‘I’ll leave my husband to starve you over the port afterwards,’ she said.

Again he laughed.

‘You and Mr Keeling are spoiling me,’ he declared, though it must have required a singularly vivid imagination to trace in Keeling’s face any symptom of that indulgent tendency.

Alice, in the depths of her shy, silly heart, found that in spite of his appreciation of the salmon, the chicken, the cold meat, and the meringue, the Galahad aspect of this morning was growing. His housekeeper had told him he did not sufficiently look after himself; it was clear that he was wearing himself out, while the enthusiasm with which presently he spoke of his work deepened the knightly impression. His voice thrilled her; so, too, did the boyish gaiety with which he spoke of serious things.

‘I adore my new parish,’ he said. ‘I was almost afraid when I took the living I should find too little to do.
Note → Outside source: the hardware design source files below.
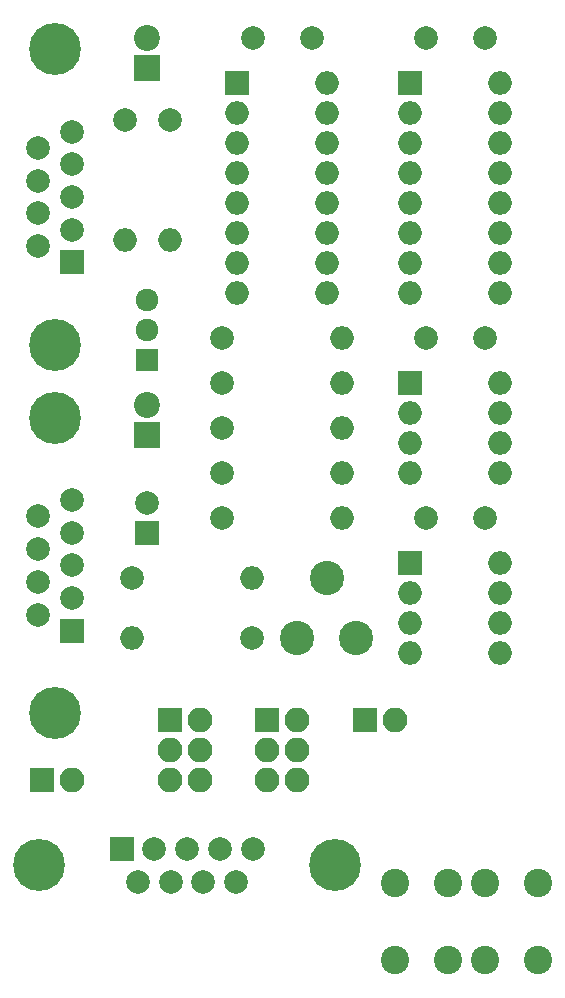
<source format=gbs>
G04 #@! TF.FileFunction,Soldermask,Bot*
%FSLAX46Y46*%
G04 Gerber Fmt 4.6, Leading zero omitted, Abs format (unit mm)*
G04 Created by KiCad (PCBNEW 4.0.7) date 10/20/19 13:11:54*
%MOMM*%
%LPD*%
G01*
G04 APERTURE LIST*
%ADD10C,0.100000*%
%ADD11R,2.200000X2.200000*%
%ADD12C,2.200000*%
%ADD13R,2.000000X2.000000*%
%ADD14C,2.000000*%
%ADD15C,4.400000*%
%ADD16R,2.100000X2.100000*%
%ADD17O,2.100000X2.100000*%
%ADD18O,2.000000X2.000000*%
%ADD19C,2.400000*%
%ADD20C,1.920000*%
%ADD21R,1.920000X1.920000*%
%ADD22C,2.900000*%
G04 APERTURE END LIST*
D10*
D11*
X112395000Y-40005000D03*
D12*
X112395000Y-37465000D03*
D11*
X112395000Y-71120000D03*
D12*
X112395000Y-68580000D03*
D13*
X106000000Y-87700000D03*
D14*
X106000000Y-84930000D03*
X106000000Y-82160000D03*
X106000000Y-79390000D03*
X106000000Y-76620000D03*
X103160000Y-86315000D03*
X103160000Y-83545000D03*
X103160000Y-80775000D03*
X103160000Y-78005000D03*
D15*
X104580000Y-69660000D03*
X104580000Y-94660000D03*
D13*
X106000000Y-56500000D03*
D14*
X106000000Y-53730000D03*
X106000000Y-50960000D03*
X106000000Y-48190000D03*
X106000000Y-45420000D03*
X103160000Y-55115000D03*
X103160000Y-52345000D03*
X103160000Y-49575000D03*
X103160000Y-46805000D03*
D15*
X104580000Y-38460000D03*
X104580000Y-63460000D03*
D13*
X110236000Y-106140000D03*
D14*
X113006000Y-106140000D03*
X115776000Y-106140000D03*
X118546000Y-106140000D03*
X121316000Y-106140000D03*
X111621000Y-108980000D03*
X114391000Y-108980000D03*
X117161000Y-108980000D03*
X119931000Y-108980000D03*
D15*
X103276000Y-107560000D03*
X128276000Y-107560000D03*
D16*
X130810000Y-95250000D03*
D17*
X133350000Y-95250000D03*
D14*
X118745000Y-74295000D03*
D18*
X128905000Y-74295000D03*
D14*
X118745000Y-78105000D03*
D18*
X128905000Y-78105000D03*
D14*
X110490000Y-44450000D03*
D18*
X110490000Y-54610000D03*
D14*
X114300000Y-44450000D03*
D18*
X114300000Y-54610000D03*
D19*
X137850000Y-115570000D03*
X133350000Y-115570000D03*
X137850000Y-109070000D03*
X133350000Y-109070000D03*
X145470000Y-115570000D03*
X140970000Y-115570000D03*
X145470000Y-109070000D03*
X140970000Y-109070000D03*
D13*
X120015000Y-41275000D03*
D18*
X127635000Y-59055000D03*
X120015000Y-43815000D03*
X127635000Y-56515000D03*
X120015000Y-46355000D03*
X127635000Y-53975000D03*
X120015000Y-48895000D03*
X127635000Y-51435000D03*
X120015000Y-51435000D03*
X127635000Y-48895000D03*
X120015000Y-53975000D03*
X127635000Y-46355000D03*
X120015000Y-56515000D03*
X127635000Y-43815000D03*
X120015000Y-59055000D03*
X127635000Y-41275000D03*
D13*
X134620000Y-41275000D03*
D18*
X142240000Y-59055000D03*
X134620000Y-43815000D03*
X142240000Y-56515000D03*
X134620000Y-46355000D03*
X142240000Y-53975000D03*
X134620000Y-48895000D03*
X142240000Y-51435000D03*
X134620000Y-51435000D03*
X142240000Y-48895000D03*
X134620000Y-53975000D03*
X142240000Y-46355000D03*
X134620000Y-56515000D03*
X142240000Y-43815000D03*
X134620000Y-59055000D03*
X142240000Y-41275000D03*
D13*
X134620000Y-66675000D03*
D18*
X142240000Y-74295000D03*
X134620000Y-69215000D03*
X142240000Y-71755000D03*
X134620000Y-71755000D03*
X142240000Y-69215000D03*
X134620000Y-74295000D03*
X142240000Y-66675000D03*
D14*
X126365000Y-37465000D03*
X121365000Y-37465000D03*
X140970000Y-37465000D03*
X135970000Y-37465000D03*
X140970000Y-62865000D03*
X135970000Y-62865000D03*
D20*
X112395000Y-62230000D03*
X112395000Y-59690000D03*
D21*
X112395000Y-64770000D03*
D14*
X118745000Y-66675000D03*
D18*
X128905000Y-66675000D03*
D14*
X118745000Y-62865000D03*
D18*
X128905000Y-62865000D03*
D14*
X118745000Y-70485000D03*
D18*
X128905000Y-70485000D03*
D16*
X122555000Y-95250000D03*
D17*
X125095000Y-95250000D03*
X122555000Y-97790000D03*
X125095000Y-97790000D03*
X122555000Y-100330000D03*
X125095000Y-100330000D03*
D16*
X114300000Y-95250000D03*
D17*
X116840000Y-95250000D03*
X114300000Y-97790000D03*
X116840000Y-97790000D03*
X114300000Y-100330000D03*
X116840000Y-100330000D03*
D16*
X103505000Y-100330000D03*
D17*
X106045000Y-100330000D03*
D14*
X121285000Y-88265000D03*
D18*
X111125000Y-88265000D03*
D14*
X111125000Y-83185000D03*
D18*
X121285000Y-83185000D03*
D22*
X127595000Y-83225000D03*
X130095000Y-88265000D03*
X125095000Y-88265000D03*
D13*
X134620000Y-81915000D03*
D18*
X142240000Y-89535000D03*
X134620000Y-84455000D03*
X142240000Y-86995000D03*
X134620000Y-86995000D03*
X142240000Y-84455000D03*
X134620000Y-89535000D03*
X142240000Y-81915000D03*
D14*
X140970000Y-78105000D03*
X135970000Y-78105000D03*
D13*
X112395000Y-79375000D03*
D14*
X112395000Y-76875000D03*
M02*

</source>
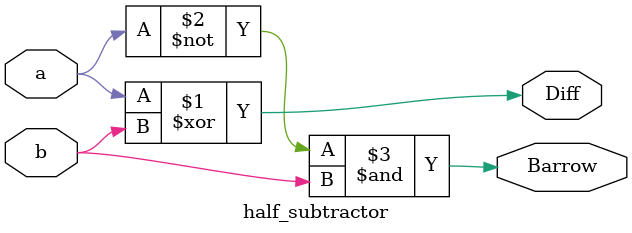
<source format=v>
`timescale 1ns / 1ps

module half_subtractor(
    input a,
    input b,
    output Diff,Barrow
    );
  assign Diff=a^b;
  assign Barrow=~a&b;
endmodule
</source>
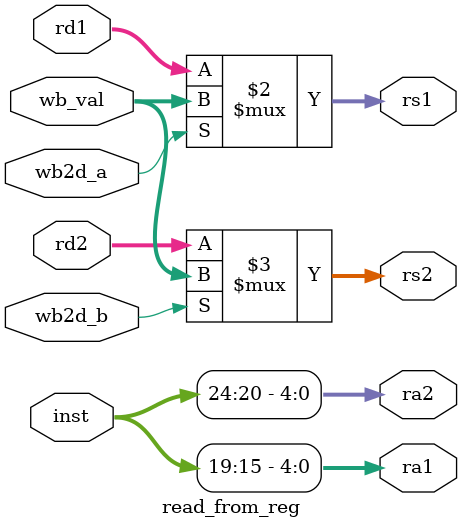
<source format=v>
module read_from_reg(
    input [31:0] inst,
    input wb2d_a,
    input wb2d_b,
    input [31:0] rd1,
    input [31:0] rd2,
    input [31:0] wb_val,
    output reg [4:0] ra1,
    output reg [4:0] ra2,
    output [31:0] rs1,
    output [31:0] rs2
);

    // RegFile read (asynchronous)
    always @(*) begin
      ra1 = inst[19:15];
      ra2 = inst[24:20];
    end

    // MW2D Forwarding
    assign rs1 = (wb2d_a) ? wb_val : rd1;
    assign rs2 = (wb2d_b) ? wb_val : rd2;

endmodule
</source>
But coming home late last night from a bedside, if I saw one drunken man I must have seen twenty, some roaring drunk, some simply stupidly drunk, dear fellows! I asked two of them to come home with me, and have another drink, and there was I in the middle with two drunken lads, one with a black eye, reeling along Alfred Street. I don’t know what my parishioners must have thought of their new pastor. You should seen my housekeeper’s face, when I told her that I had brought two friends home with me.’

Mrs Keeling paused, laying down on her plate the piece of meringue which was actually en route for her mouth.

‘But you never gave them another drink, Mr Silverdale?’ she said.

‘Yes, my dear lady, I did. “Ho! Every one that thirsteth!” That was the drink I had for them. Dear lads! They were too tipsy to kneel, but there were tears in the eyes of one of them, before they had been with me five minutes.’

‘Was that the one with the black eye?’ thought John. If his mouth had not been full he would have said so.

‘I saw them home, of course, and next Saturday I’m going to have a regular beano in those slums beyond the church. Don’t be shocked, Mrs Keeling, if it’s your priest who has a black eye on Sunday morning.’